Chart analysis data
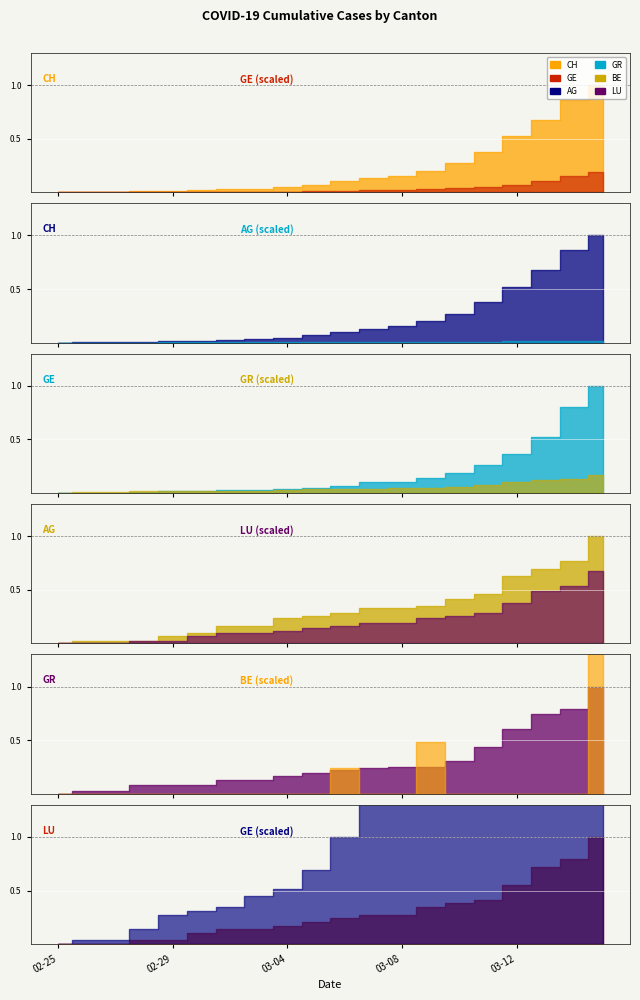

Reading left to right, extract all data points from this chart.

CH: 0	5	10	20	33	41	60	74	104	150	227	291	340	439	599	842	1160	1498	1918	2224
GE: 0	1	1	4	8	9	10	13	15	20	29	42	44	59	79	112	153	224	343	425
AG: 0	1	1	1	3	4	7	7	10	11	12	14	14	15	18	20	27	30	33	43
GR: 0	2	2	6	6	6	9	9	12	14	16	17	18	18	22	31	43	53	56	71
BE: 0	0	0	0	0	0	0	0	0	0	17	0	0	34	0	0	0	0	0	123
LU: 0	0	0	1	1	3	4	4	5	6	7	8	8	10	11	12	16	21	23	29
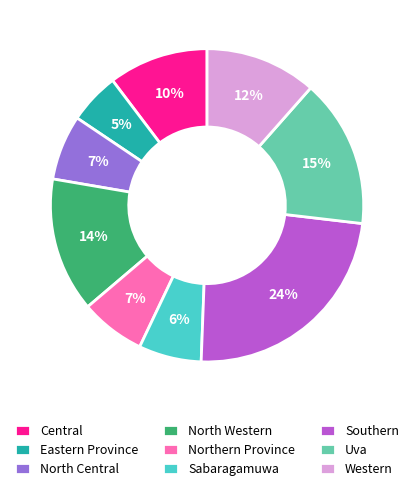

What percentage is the Northern Province slice, to the nearest percent?

7%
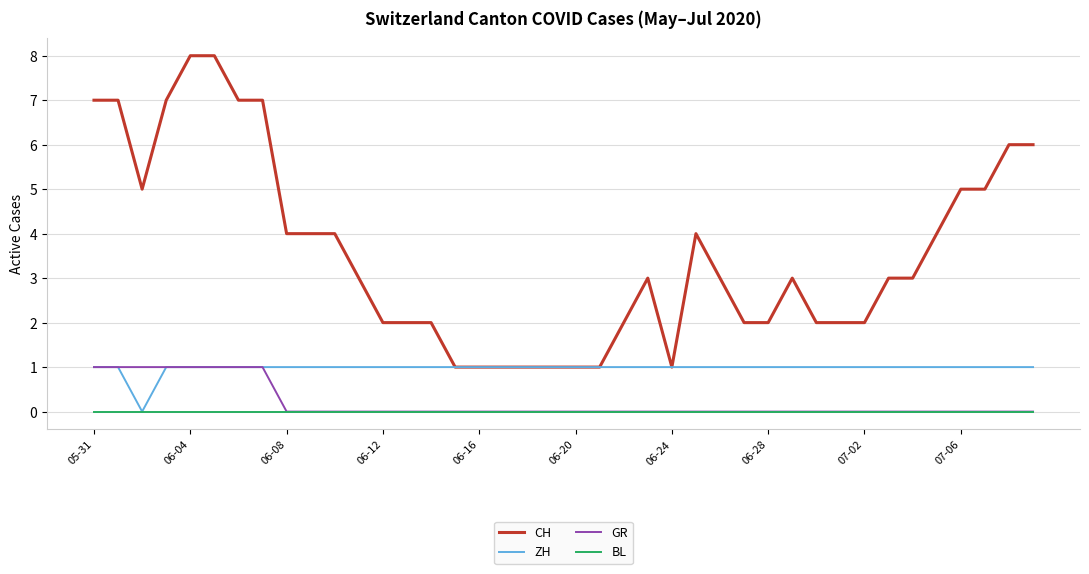

Which series has the largest range (max minus min)?

CH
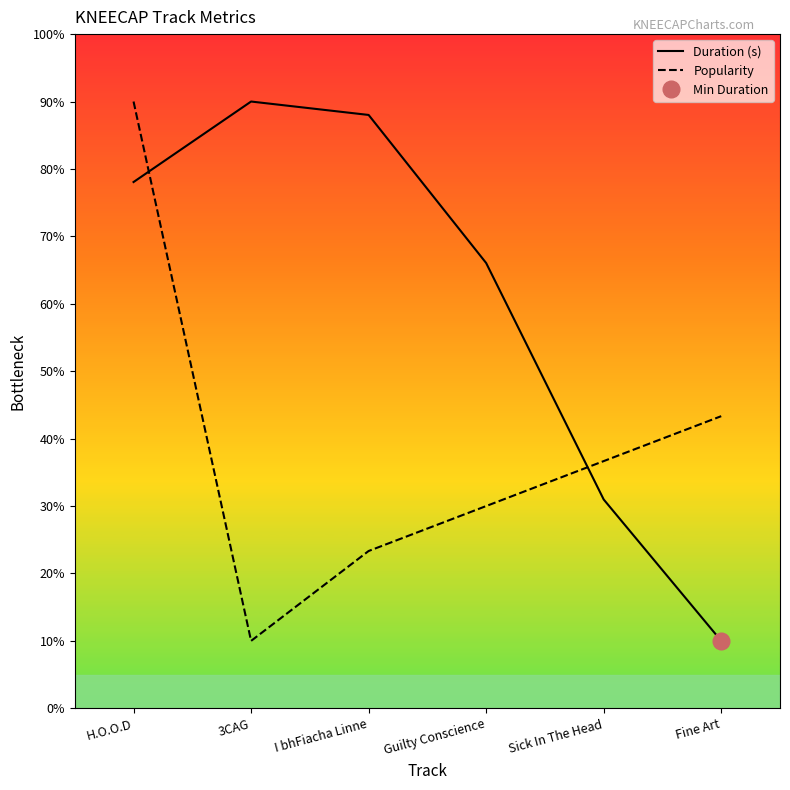

List the series in order of their overall mean, highest first.

Duration (s), Popularity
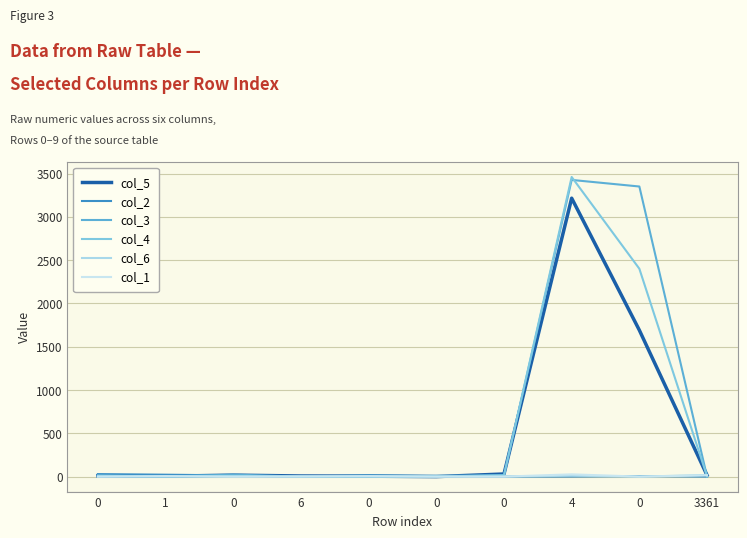

Rank the series by their maximum value, from highest to lowest.

col_4, col_3, col_5, col_2, col_1, col_6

• **DIRECTIONS FOR THIS TASK**: Please express every line of the rows above as a JSON list of strings, one string per line, with blank lines and the pictures left out.

• **RESPONSE TO THIS EXERCISE**:
[
  "Reading left to right, extract all data points from this chart.",
  "CH: 0\t5\t10\t20\t33\t41\t60\t74\t104\t150\t227\t291\t340\t439\t599\t842\t1160\t1498\t1918\t2224",
  "GE: 0\t1\t1\t4\t8\t9\t10\t13\t15\t20\t29\t42\t44\t59\t79\t112\t153\t224\t343\t425",
  "AG: 0\t1\t1\t1\t3\t4\t7\t7\t10\t11\t12\t14\t14\t15\t18\t20\t27\t30\t33\t43",
  "GR: 0\t2\t2\t6\t6\t6\t9\t9\t12\t14\t16\t17\t18\t18\t22\t31\t43\t53\t56\t71",
  "BE: 0\t0\t0\t0\t0\t0\t0\t0\t0\t0\t17\t0\t0\t34\t0\t0\t0\t0\t0\t123",
  "LU: 0\t0\t0\t1\t1\t3\t4\t4\t5\t6\t7\t8\t8\t10\t11\t12\t16\t21\t23\t29",
  "What percentage is the Northern Province slice, to the nearest percent?",
  "7%",
  "Which series has the largest range (max minus min)?",
  "CH",
  "List the series in order of their overall mean, highest first.",
  "Duration (s), Popularity",
  "Rank the series by their maximum value, from highest to lowest.",
  "col_4, col_3, col_5, col_2, col_1, col_6"
]